Patch seems good, but changelog is incorrect.
1) we have a TCP listener (or more) on a netns
2) We receive SYN packets, creating SYN_RECV request sockets, added in
ehash table.
3) job is killed, TCP listener closed.
4) When a TCP listener is closed, we do not purge all SYN_RECV
requests sockets, because we rely
on normal per-request timer firing, then finding the listener is no
longer in LISTEN state -> drop the request socket.
(We do not maintain a per-listener list of request sockets, and
going through ehash would be quite expensive on busy servers)
5) netns is deleted (and optional TCP ehashinfo freed)
6) request socket timer fire, and wecrash while trying to unlink the
request socket from the freed ehash table.

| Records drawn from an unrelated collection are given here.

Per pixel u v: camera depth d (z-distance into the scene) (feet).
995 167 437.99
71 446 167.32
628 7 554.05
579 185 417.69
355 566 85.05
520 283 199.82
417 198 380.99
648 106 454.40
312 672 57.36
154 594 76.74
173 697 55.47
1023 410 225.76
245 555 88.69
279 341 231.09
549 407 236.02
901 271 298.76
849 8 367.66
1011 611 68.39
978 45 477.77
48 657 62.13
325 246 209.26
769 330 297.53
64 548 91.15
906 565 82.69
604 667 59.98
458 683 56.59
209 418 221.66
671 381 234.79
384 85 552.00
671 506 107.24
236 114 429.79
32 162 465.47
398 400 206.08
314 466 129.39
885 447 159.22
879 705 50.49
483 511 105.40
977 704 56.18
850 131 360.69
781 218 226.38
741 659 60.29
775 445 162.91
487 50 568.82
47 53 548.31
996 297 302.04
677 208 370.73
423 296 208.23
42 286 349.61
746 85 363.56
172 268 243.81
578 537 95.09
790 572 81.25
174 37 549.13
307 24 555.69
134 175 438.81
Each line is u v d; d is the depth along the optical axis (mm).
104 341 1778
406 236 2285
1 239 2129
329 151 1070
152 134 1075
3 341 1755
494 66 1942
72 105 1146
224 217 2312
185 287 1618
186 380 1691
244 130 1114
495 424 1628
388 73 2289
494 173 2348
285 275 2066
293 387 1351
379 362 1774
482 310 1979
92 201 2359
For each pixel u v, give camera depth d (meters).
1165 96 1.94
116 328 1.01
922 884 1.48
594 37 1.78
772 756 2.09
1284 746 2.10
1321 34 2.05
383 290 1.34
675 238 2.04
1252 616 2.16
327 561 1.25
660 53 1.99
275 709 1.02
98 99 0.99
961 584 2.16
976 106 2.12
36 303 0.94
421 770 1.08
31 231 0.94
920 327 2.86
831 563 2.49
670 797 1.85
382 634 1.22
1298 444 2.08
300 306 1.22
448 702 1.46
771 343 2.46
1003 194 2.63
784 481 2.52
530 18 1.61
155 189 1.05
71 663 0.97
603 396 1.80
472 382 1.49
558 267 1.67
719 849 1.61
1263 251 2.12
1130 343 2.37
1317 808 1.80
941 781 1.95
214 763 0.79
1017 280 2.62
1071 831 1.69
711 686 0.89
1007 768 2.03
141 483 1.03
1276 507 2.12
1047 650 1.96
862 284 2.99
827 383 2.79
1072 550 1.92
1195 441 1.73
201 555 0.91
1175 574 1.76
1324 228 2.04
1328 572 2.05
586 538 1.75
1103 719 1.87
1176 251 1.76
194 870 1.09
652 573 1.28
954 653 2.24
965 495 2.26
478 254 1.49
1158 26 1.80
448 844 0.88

In short, I think the case could happen with normal TCP sockets,
allocated from user space.
>
> To avoid the use-after-free, we need to clean up TCP_NEW_SYN_RECV sockets
> in inet_twsk_purge() if the netns uses a per-netns ehash.
>
> [0]: https://lore.kernel.org/netdev/CANn89iLXMup0dRD_Ov79Xt8N9FM0XdhCHEN05sf3eLwxKweM6w@mail.gmail.com/
>
> BUG: KASAN: use-after-free in tcp_or_dccp_get_hashinfo
> include/net/inet_hashtables.h:181 [inline]
> BUG: KASAN: use-after-free in reqsk_queue_unlink+0x320/0x350
> net/ipv4/inet_connection_sock.c:913
> Read of size 8 at addr ffff88807545bd80 by task syz-executor.2/8301
>
> CPU: 1 PID: 8301 Comm: syz-executor.2 Not tainted
> 6.0.0-syzkaller-02757-gaf7d23f9d96a #0
> Hardware name: Google Google Compute Engine/Google Compute Engine,
> BIOS Google 09/22/2022
> Call Trace:
> <IRQ>
> __dump_stack lib/dump_stack.c:88 [inline]
> dump_stack_lvl+0xcd/0x134 lib/dump_stack.c:106
> print_address_description mm/kasan/report.c:317 [inline]
> print_report.cold+0x2ba/0x719 mm/kasan/report.c:433
> kasan_report+0xb1/0x1e0 mm/kasan/report.c:495
> tcp_or_dccp_get_hashinfo include/net/inet_hashtables.h:181 [inline]
> reqsk_queue_unlink+0x320/0x350 net/ipv4/inet_connection_sock.c:913
> inet_csk_reqsk_queue_drop net/ipv4/inet_connection_sock.c:927 [inline]
> inet_csk_reqsk_queue_drop_and_put net/ipv4/inet_connection_sock.c:939 [inline]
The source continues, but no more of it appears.